--- PROBLEM TO WORK ON ---
Summarize the extract below on Bach's years at Cöthen and his move to Leipzig in two sentences.

However, Duke Wilhelm August did not give Bach up without some unpleasantness: determined to humble his proud and plain-speaking musician, he refused to give Bach permission to leave his employ, actually keeping the composer under arrest for over a month before finally relenting and allowing him to move to Cöthen. There, the demand was for chamber music in which Prince Leopold could play an active role. Thus Bach composed a series of suites, overtures and concertos as well as sonatas and other small ensemble pieces. These were to include the four orchestral suites, the Brandenburg Concertos (so-called because they were dedicated to Duke Christian Ludwig of Brandenburg) and the beautiful Violin Concertos, BWV 1041/2/3, 1064/5, which were modeled on works by Italian composers (such as Antonio Vivaldi) whom he so admired.
These were relatively stable, happy years for Bach and his family, but obliged to accompany the Prince on a trip to Carlsbad in 1720, he found on his return that his wife had died and was already on her grave. From then on his desire to leave the Court became steadily more urgent, especially when in 1721 his patron married a young woman with little musical inclination and a determination to leave her husband into other diversions. Bach himself had remarried: his new wife Anna Magdalena Wilcken, a fine singer and daughter of court musician, was just 20 (Bach was now 36) and required to act as stepmother to Bach's children whose education was proving problematic in a town where the best school was Calvinist.
This situation made the post as Cantor of the Thomasschule in Leipzig very appealing when it fell vacant in 1722. Bach was not first or even second choice for the position – both Christoph Graupner and Georg Philipp Telemann were offered it but had to decline. Nearly a year after the appointment was originally advertised, Bach took up the position, pledging in his contract not to supply music which was 'too theatrical' or 'too operatic'. Bach new responsibilities including teaching various groups of scholars at the school, composing music for two churches, St. Thomas and St. Nicholas, and providing the occasional piece of music for the local university. He also had to ask permission from the Council if he wished to absent himself from Leipzig for any reason. The situation must have been very bad at Cöthen for Bach to agree to these conditions.

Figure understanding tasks
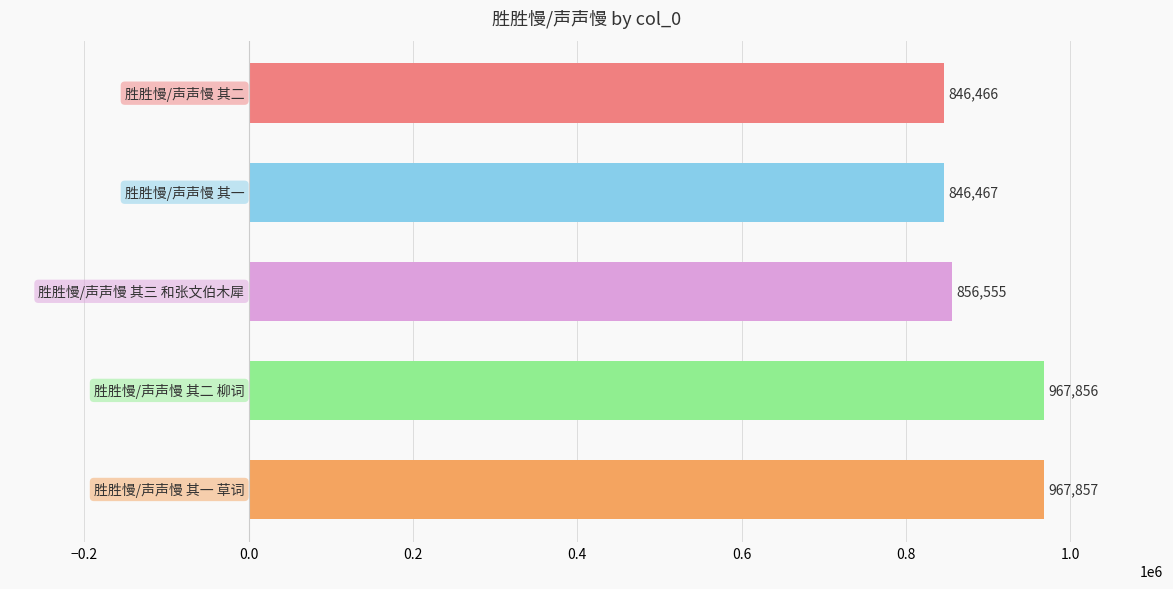

What is the minimum value shown in the chart?

846466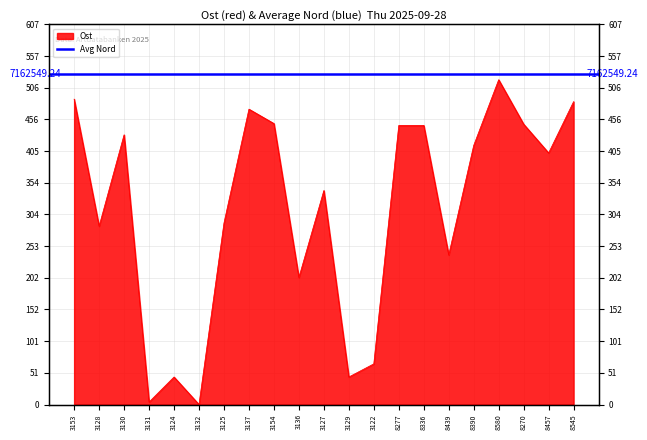

What is the change in value from 3124 to 3132?

-44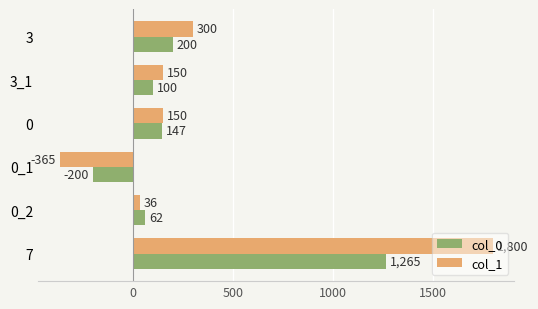

Where is col_1 nearest to the value 717?

3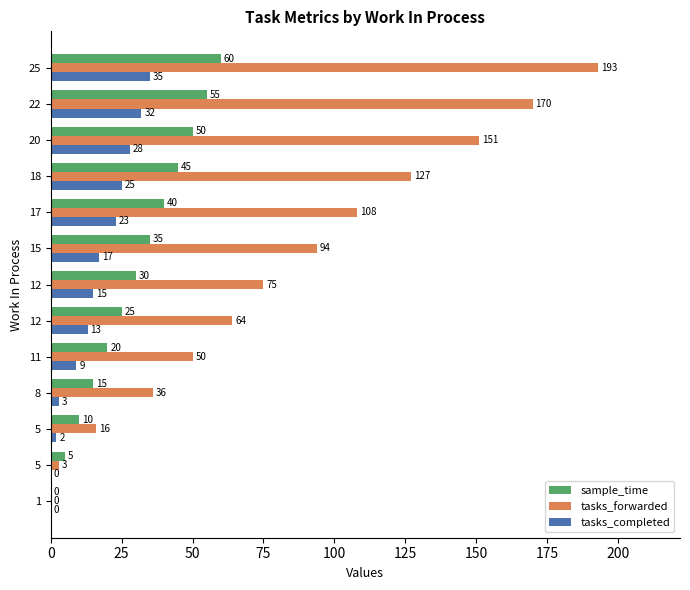

What are all the series names shown in the legend?

sample_time, tasks_forwarded, tasks_completed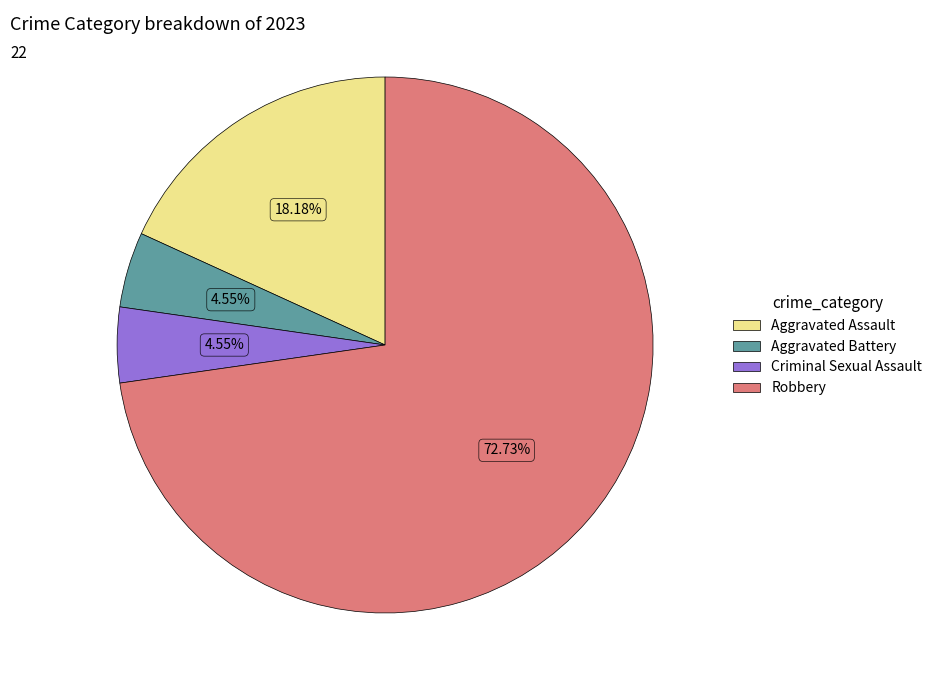

What is the largest slice in the pie chart?

Robbery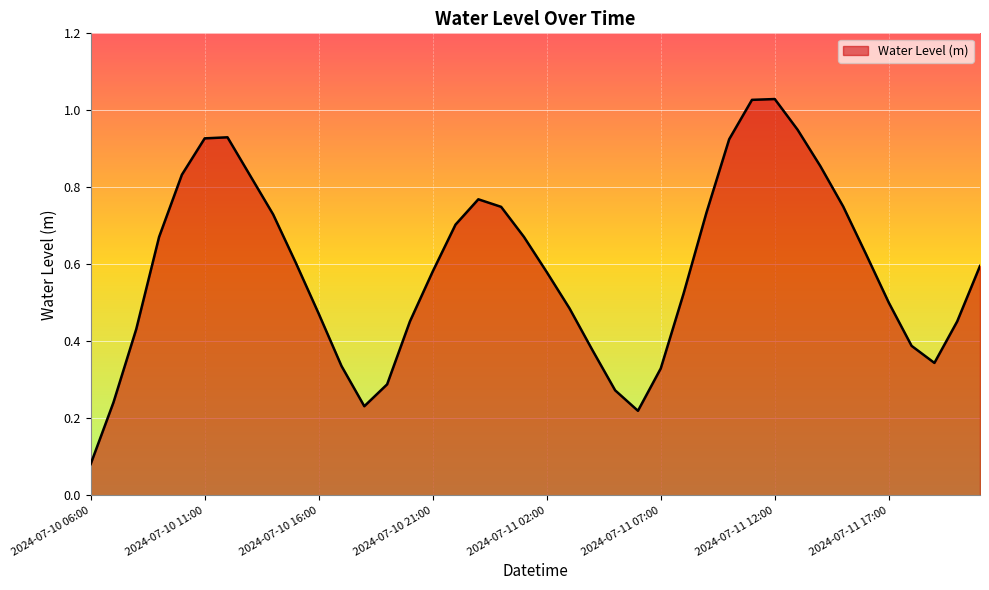

What is the sum of all values?

23.5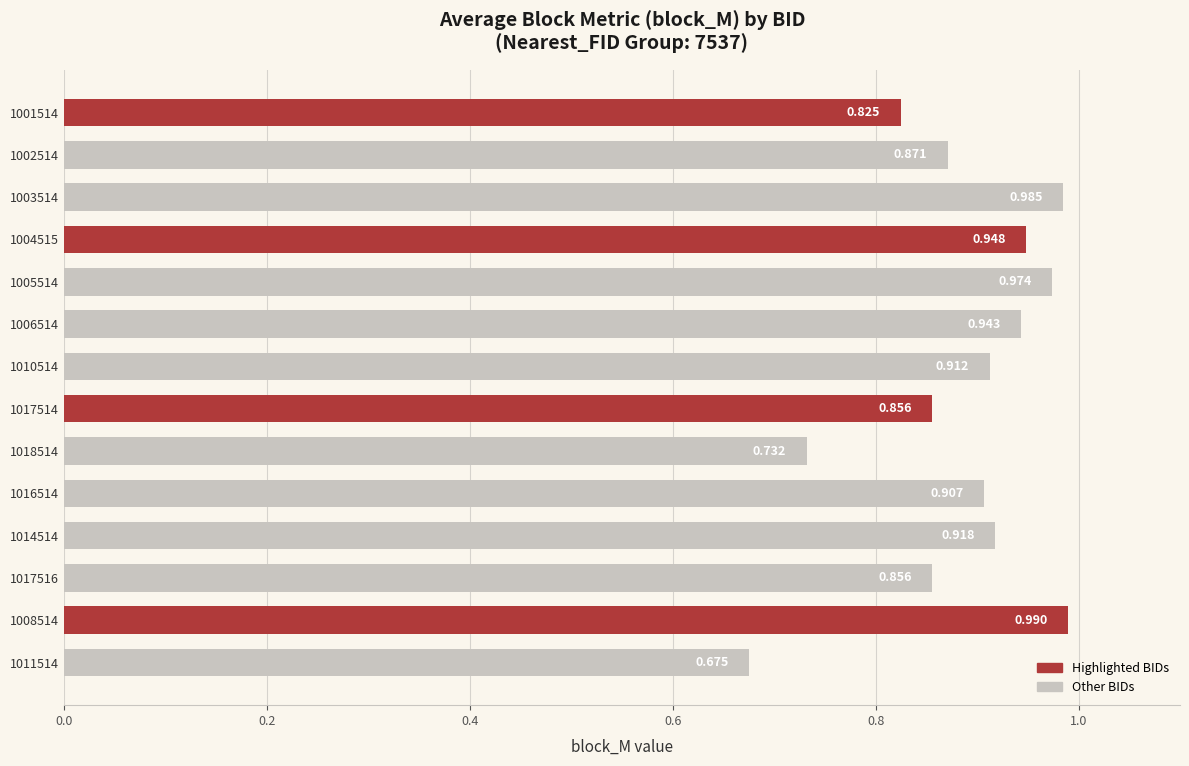

At which label is the value closest to 0?

1011514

--- THE COMPLETED TASK ---
After Duke Wilhelm August held Bach under arrest for over a month, Bach moved to Cöthen, where he met the demand for chamber music in which Prince Leopold could play an active role with works including the four orchestral suites, the Brandenburg Concertos and the Violin Concertos. After his first wife's death and the Prince's marriage, Bach grew ever more eager to leave, and he took up the post of Cantor of the Thomasschule in Leipzig once Graupner and Telemann had declined it, accepting duties in teaching and church composition along with the need for the Council's permission to leave the town.